Coopérative d'habitants pour découvrir Marseille-Provence avec ceux qui y vivent, travaillent et habitent.

Intégrons l’hospitalité en habitat social à la Loi « Égalité et Citoyenneté »!

Le projet de loi « Égalité et Citoyenneté » devrait être examiné cette semaine par le Conseil d’État, pour une présentation en conseil des ministres en mars puis au Parlement avant cet été. Le texte comporte un important volet logement dont l’habitat social notamment dans le but « d’empêcher l’entre-soi« .

Ce projet de Loi pourrait pleinement intégrer notre proposition de pouvoir expérimenter l’hospitalité en habitat social avec l’ensemble des personnes concernées.

L’expérimentation législative locale est l’autorisation donnée par une loi à une collectivité territoriale d’appliquer une politique publique ne faisant pas partie de ses attributions légales, pour une période donnée. L’expérimentation législative a comme but d’étudier les effets d’une réforme ou d’une loi sur un échantillon de personnes et dans un temps limité.

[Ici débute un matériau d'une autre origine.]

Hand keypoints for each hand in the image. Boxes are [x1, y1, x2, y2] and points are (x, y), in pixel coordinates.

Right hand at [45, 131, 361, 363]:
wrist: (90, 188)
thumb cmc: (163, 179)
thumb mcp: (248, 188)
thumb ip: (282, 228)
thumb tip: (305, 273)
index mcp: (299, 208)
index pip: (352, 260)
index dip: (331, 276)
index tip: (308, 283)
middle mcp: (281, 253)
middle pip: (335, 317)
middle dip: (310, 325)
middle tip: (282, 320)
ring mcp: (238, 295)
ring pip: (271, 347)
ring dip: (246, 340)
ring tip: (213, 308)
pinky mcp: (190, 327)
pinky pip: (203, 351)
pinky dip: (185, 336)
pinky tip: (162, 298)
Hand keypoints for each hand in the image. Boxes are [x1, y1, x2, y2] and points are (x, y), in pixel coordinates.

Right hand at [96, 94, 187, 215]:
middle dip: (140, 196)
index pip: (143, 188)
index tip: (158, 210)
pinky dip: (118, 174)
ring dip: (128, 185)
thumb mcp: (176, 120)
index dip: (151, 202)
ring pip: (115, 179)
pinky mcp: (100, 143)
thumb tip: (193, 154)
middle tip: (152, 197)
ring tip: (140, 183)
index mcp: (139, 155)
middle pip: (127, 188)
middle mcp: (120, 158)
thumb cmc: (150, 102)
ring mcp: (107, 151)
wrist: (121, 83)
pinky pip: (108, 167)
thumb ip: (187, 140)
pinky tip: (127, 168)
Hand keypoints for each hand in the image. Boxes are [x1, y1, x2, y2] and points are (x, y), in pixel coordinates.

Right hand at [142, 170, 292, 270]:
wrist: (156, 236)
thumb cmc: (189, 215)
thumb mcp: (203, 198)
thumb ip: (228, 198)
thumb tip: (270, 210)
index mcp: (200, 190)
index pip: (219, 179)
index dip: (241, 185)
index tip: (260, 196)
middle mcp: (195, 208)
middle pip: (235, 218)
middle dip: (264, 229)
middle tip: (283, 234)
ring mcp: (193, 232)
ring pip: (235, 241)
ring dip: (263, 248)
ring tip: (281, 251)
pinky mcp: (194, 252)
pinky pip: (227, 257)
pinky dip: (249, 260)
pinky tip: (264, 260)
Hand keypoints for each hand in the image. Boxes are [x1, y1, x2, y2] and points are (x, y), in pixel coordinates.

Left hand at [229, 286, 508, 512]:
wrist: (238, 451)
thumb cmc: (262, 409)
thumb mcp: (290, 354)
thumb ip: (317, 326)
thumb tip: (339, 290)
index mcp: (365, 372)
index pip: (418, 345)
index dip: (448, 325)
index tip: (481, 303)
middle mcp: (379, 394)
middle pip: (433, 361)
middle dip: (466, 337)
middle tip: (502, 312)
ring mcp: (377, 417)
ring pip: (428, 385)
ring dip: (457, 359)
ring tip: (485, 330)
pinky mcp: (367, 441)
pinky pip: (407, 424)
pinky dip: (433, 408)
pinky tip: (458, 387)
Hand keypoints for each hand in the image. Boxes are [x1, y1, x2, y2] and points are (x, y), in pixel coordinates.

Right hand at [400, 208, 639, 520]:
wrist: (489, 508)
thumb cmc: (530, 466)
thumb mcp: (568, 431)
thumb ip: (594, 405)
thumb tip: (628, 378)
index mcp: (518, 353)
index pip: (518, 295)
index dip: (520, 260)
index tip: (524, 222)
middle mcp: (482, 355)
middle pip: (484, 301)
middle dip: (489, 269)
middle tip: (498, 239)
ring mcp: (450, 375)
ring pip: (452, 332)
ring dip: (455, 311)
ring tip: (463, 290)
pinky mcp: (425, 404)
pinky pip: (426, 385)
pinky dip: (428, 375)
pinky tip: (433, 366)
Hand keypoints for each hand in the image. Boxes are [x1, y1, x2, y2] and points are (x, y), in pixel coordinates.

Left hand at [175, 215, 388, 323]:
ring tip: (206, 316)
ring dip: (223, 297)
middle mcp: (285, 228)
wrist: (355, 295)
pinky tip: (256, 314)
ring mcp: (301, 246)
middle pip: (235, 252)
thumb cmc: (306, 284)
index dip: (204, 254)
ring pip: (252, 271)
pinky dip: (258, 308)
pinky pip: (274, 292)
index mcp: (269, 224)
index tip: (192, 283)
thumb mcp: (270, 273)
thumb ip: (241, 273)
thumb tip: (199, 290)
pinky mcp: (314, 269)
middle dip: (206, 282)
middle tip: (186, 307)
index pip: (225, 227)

La coopérative d’habitants Hôtel du Nord et d’autres comme l’association Accueil Banlieues en Seine Saint Denis proposent avec succès l’hospitalité en chambres d’hôtes et balades urbaines dans des quartiers où l’habitat social est très présent.

Cela contribue à générer des revenues complémentaires localement, à changer l’image de ces quartiers et à une citoyenneté active.

A ce jour, la Loi interdit la sous location en habitat social à quelques exceptions prêt et donc l’exercice de la chambre d’hôte. Les expérimentations faites dans ce cadre restreint semblent peu concluantes (logement intergénérationnel, etc).

Une partie importante des habitants, et des membres d’Hôtel du Nord en particulier, ne peuvent de fait proposer leur hospitalité, même occasionnellement, au risque d’être expulsés et d’avoir une forte amende. Au regard de la Convention de Faro, et depuis août 2015 de la loi NOTRe qui garantie les droits culturels, ils n’ont pas le même droit d’accueillir et de partager leurs histoires et leur environnement patrimonial.

Il existe pourtant une demande locale pour loger des parents, des personnes en stage dans les entreprises à proximité (notamment en ZFU), des intervenants du milieu associatif ou de la part des bailleurs sociaux (résidence artistique, personnel) dans des quartiers souvent dépourvus d’offre d’hébergement. D’ailleurs, des bailleurs sociaux la tolèrent aux moment de grands événements et une offre émerge sur les plateformes collaboratives.

Comme il existe des récits, des patrimoines culturels et des hôtes. L’hospitalité ne se limitant pas à l’hébergement, nous la proposons à travers nos balades patrimoniales dont les « balades des cités », dans le Mille-Pattes, fabrique d’histoires de la coopérative, dans nos ouvrages comme les Récits d’hospitalité et dans nos co productions artistiques.

L’activité de chambre d’hôte est particulièrement simple administrativement (déclaration en mairie et assureur), intéressante économiquement si elle reste modeste (non fiscalisée et sans charges sociales), riche humainement car la rencontre y est obligatoire (petit déjeuner chez l’habitant) et favorable aux activités environnantes (restauration, activités culturelles, etc).

Son autorisation en habitat social soulève aussi des questions de sous occupation, de distorsion de concurrence, assurentielles, de responsabilité du bailleur social, etc

Afin d’identifier ces freins et avantages, nous avons eu durant l’année 2012 de nombreuses rencontres avec des bailleurs sociaux, des parlementaires, des habitants, des communautés patrimoniales, des amicales de locataires et des personnes impliquées dans les quartiers d’habitat social (Régies de quartier, représentant du Préfet, etc).

Nous avons aussi réalisé des opérations pilotes à l’occasion de Marseille capitale européenne de la culture en 2013 et étudié des processus comme l’Albergo diffuso en Italie qui pourrait servir d’exemple à une approche de l’hospitalité non pas centré sur le seul hôte mais sur l’ensemble de la cité d’habitat social.

Nous avons ainsi constituer un « dossier exhaustif » sur ce qui pourrait faire  l’objet d’une expérimentation législative. La balle est depuis du côté de l’État et de nos parlementaires que nous interpellons régulièrement à ce sujet à Marseille et en Seine-Saint Denis. Espérons cette fois avec succès.